= Shamrock organization =

Symbolic representation of an organization with three types of workforce

The shamrock leaf shape is a symbolic representation of an organization with three types of workforce, having a main body and connected lobes that together form a whole.

The term was invented by Irish academic and management author/philosopher Charles Handy. He believed that people were the most important resource within any organisation, unlike F.W. Taylor who believed in tall hierarchical structures where workers were closely supervised. Handy believed in meeting the needs of workers through job enrichment. He did not believe in jobs for life but contracts or short-term jobs were more appropriate. He suggested that non-essential work should be contracted to specialist people who could work more productively and efficiently. In his book The Age of Unreason he uses the shamrock design to demonstrate three types of people linked to the organisation with different expectations and managed and rewarded differently. This style is known as "The Shamrock Flourish".

Shamrock organizations have an organizational structure with three distinct parts. The first part, or leaf, represents the core staff of the organization. They are likely to be highly trained professionals who form the senior management. The second leaf consists of the contractual fringe and may include individuals who once worked for the organization but now supply services to it. These individuals operate within broad guidelines set down by the organization but have a high degree of flexibility and discretionary powers. The third leaf describes the consultancy (professional/high-tech). These workers are sufficiently close enough to the organization to feel a degree of commitment to it, ensuring they maintain a high standard of work.

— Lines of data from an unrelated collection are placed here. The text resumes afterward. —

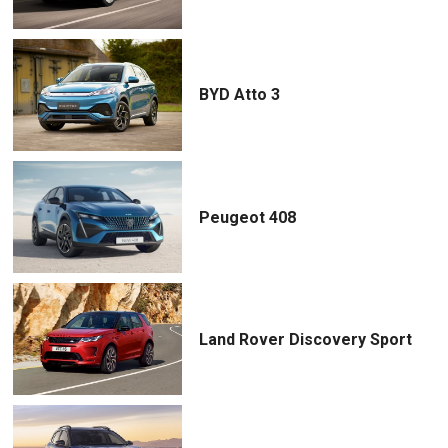
BYD Atto 3
Peugeot 408
Land Rover Discovery Sport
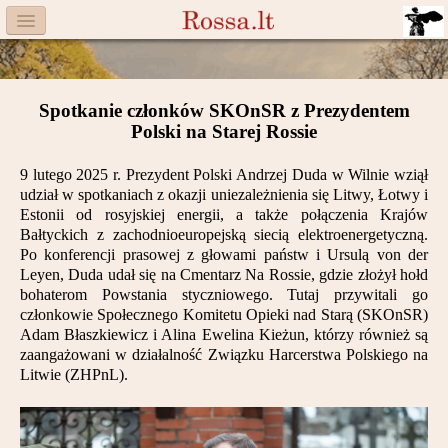
Menu
Facebook
Spotkanie członków SKOnSR z Prezydentem
Komitet
Polski na Starej Rossie
Aktualności
9 lutego 2025 r. Prezydent Polski Andrzej Duda w Wilnie wziął
udział w spotkaniach z okazji uniezależnienia się Litwy, Łotwy i
Książka
Estonii od rosyjskiej energii, a także połączenia Krajów
Bałtyckich z zachodnioeuropejską siecią elektroenergetyczną.
Moneta
Po konferencji prasowej z głowami państw i Ursulą von der
Leyen, Duda udał się na Cmentarz Na Rossie, gdzie złożył hołd
bohaterom Powstania styczniowego. Tutaj przywitali go
Cegiełki
członkowie Społecznego Komitetu Opieki nad Starą (SKOnSR)
Adam Błaszkiewicz i Alina Ewelina Kieżun, którzy również są
Rossa
zaangażowani w działalność Związku Harcerstwa Polskiego na
Litwie (ZHPnL).
Trasy
Darczyńcy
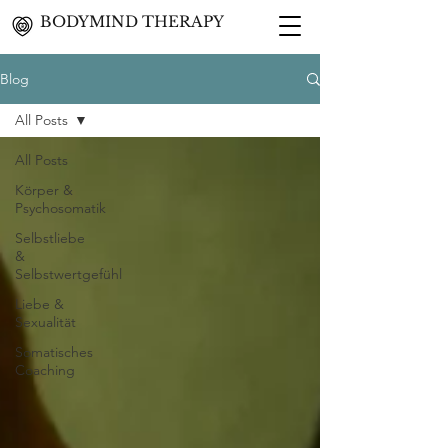
BODYMIND THERAPY
Blog
All Posts
All Posts
Körper &
Psychosomatik
Selbstliebe
&
Selbstwertgefühl
Liebe &
Sexualität
Somatisches
Coaching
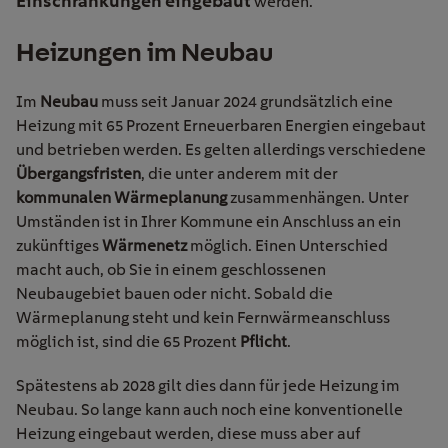
Einschränkungen eingebaut
werden.
Heizungen im Neubau
Im
Neubau
muss seit Januar 2024 grundsätzlich eine
Heizung mit 65 Prozent Erneuerbaren Energien eingebaut
und betrieben werden. Es gelten allerdings verschiedene
Übergangsfristen
, die unter anderem mit der
kommunalen Wärmeplanung
zusammenhängen. Unter
Umständen ist in Ihrer Kommune ein Anschluss an ein
zukünftiges
Wärmenetz
möglich. Einen Unterschied
macht auch, ob Sie in einem geschlossenen
Neubaugebiet bauen oder nicht. Sobald die
Wärmeplanung steht und kein Fernwärmeanschluss
möglich ist, sind die 65 Prozent
Pflicht
.
Spätestens ab 2028 gilt dies dann für jede Heizung im
Neubau. So lange kann auch noch eine konventionelle
Heizung eingebaut werden, diese muss aber auf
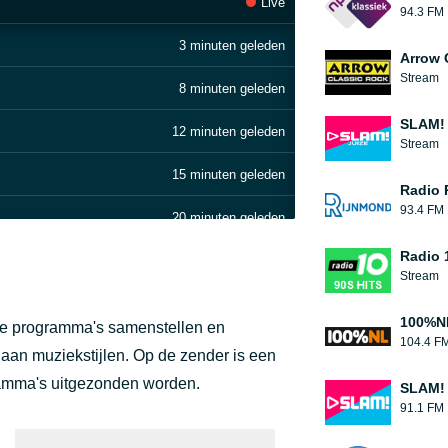
Live
94.3 FM
3 minuten geleden
Arrow 
Stream
8 minuten geleden
SLAM! 
12 minuten geleden
Stream
15 minuten geleden
Radio 
93.4 FM
20 minuten geleden
Radio 1
23 minuten geleden
Stream
29 minuten geleden
100%N
ie programma's samenstellen en
104.4 F
38 minuten geleden
aan muziekstijlen. Op de zender is een
ramma's uitgezonden worden.
SLAM!
41 minuten geleden
91.1 FM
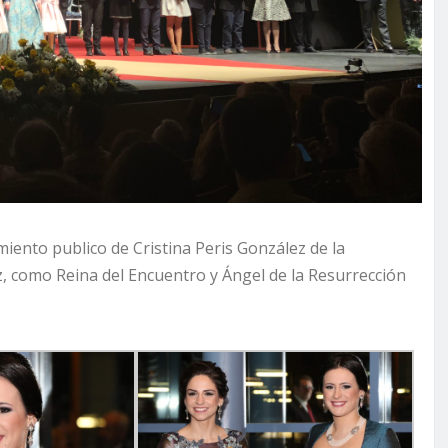
iento publico de Cristina Peris González de la
z, como Reina del Encuentro y Ángel de la Resurrección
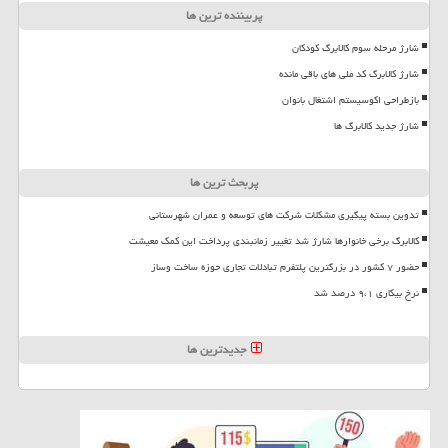
پربیننده ترین ها
شارژ مرحله سوم کالابرگ کودکان
شارژ کالابرگ کد ملی های باقی مانده
بازطراحی اکوسیستم اشتغال بانوان
شارژ جدید کالابرگ ها
پربحث ترین ها
تدوین بسته پیگیری مشکلات شرکت های توسعه و عمران شهرستانی
کالابرگ برخی خانوارها شارژ شد تغییر زمانبندی پرداخت این کمک معیشت
حضور ۷ کشور در بزرگترین پلتفرم تبادلات تجاری حوزه ساخت وساز
نرخ بیکاری ۹،۱ درصد شد
جدیدترین ها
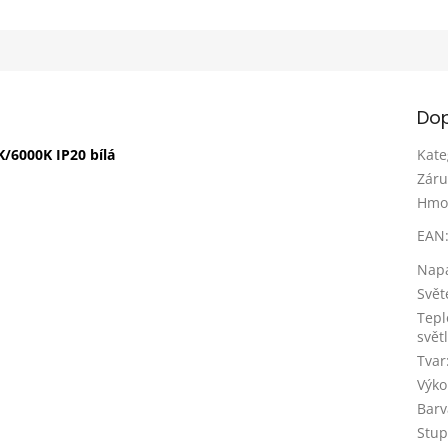
Dop
/6000K IP20 bílá
Kate
Záru
Hmo
EAN
Napá
Svět
Tepl
světl
Tvar
Výko
Barv
Stupe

Handy defines the shamrock organisation as a 'core of essential executives and workers supported by outside contractors and part-time help'. This structure permits the buying-in of services as needed, with consequent reductions in overhead costs.
- The first leaf of the shamrock is the professional core. It consists of professionals, technicians and managers whose skills define the organisation's core competence. This core group defines what the company does and what business it is in. They are essential to the continuity and growth of the organisation. Their pay is tied to organisational performance and their relations will be more like those among the partners in a professional firm than those among superiors and subordinates in today's large corporation.
- The next leaf is made up of self-employed professionals or technicians or smaller specialised organisations who are hired on contract, on a project-by-project basis. They are paid in fees for results rather than in salary for time. They frequently are remote workers. No benefits are paid by the core organisation, and the worker carries the risk of insecurity.
- The third leaf comprises the contingent work force, whose employment derives from the external demand for the organisation's products. There is no career track for these people and they perform routine jobs. They are usually temporary and part-time workers who will experience short periods of employment and long periods of unemployment. They are paid by the hour or day or week for the time they work.
- A fourth leaf of the shamrock may exist, consisting of consumers who do the work of the organisation. Examples are shoppers who bag their own groceries and purchasers of assemble-it-yourself furniture.
- Outsourcing. Many companies, without going as far as the shamrock model, have made significant use of outsourcing for a range of services. Outsourcing can be used for peripheral activities such as catering and, less commonly, for mission-critical ones such as IT services. Successful outsourcing depends on three things:
  - (a)	The ability to specify with precision what is to be supplied
  - (b)	The ability to measure what is actually supplied and thus establish the degree of conformance with specification
  - (c)	The ability to make adjustments elsewhere if specification is not achieved.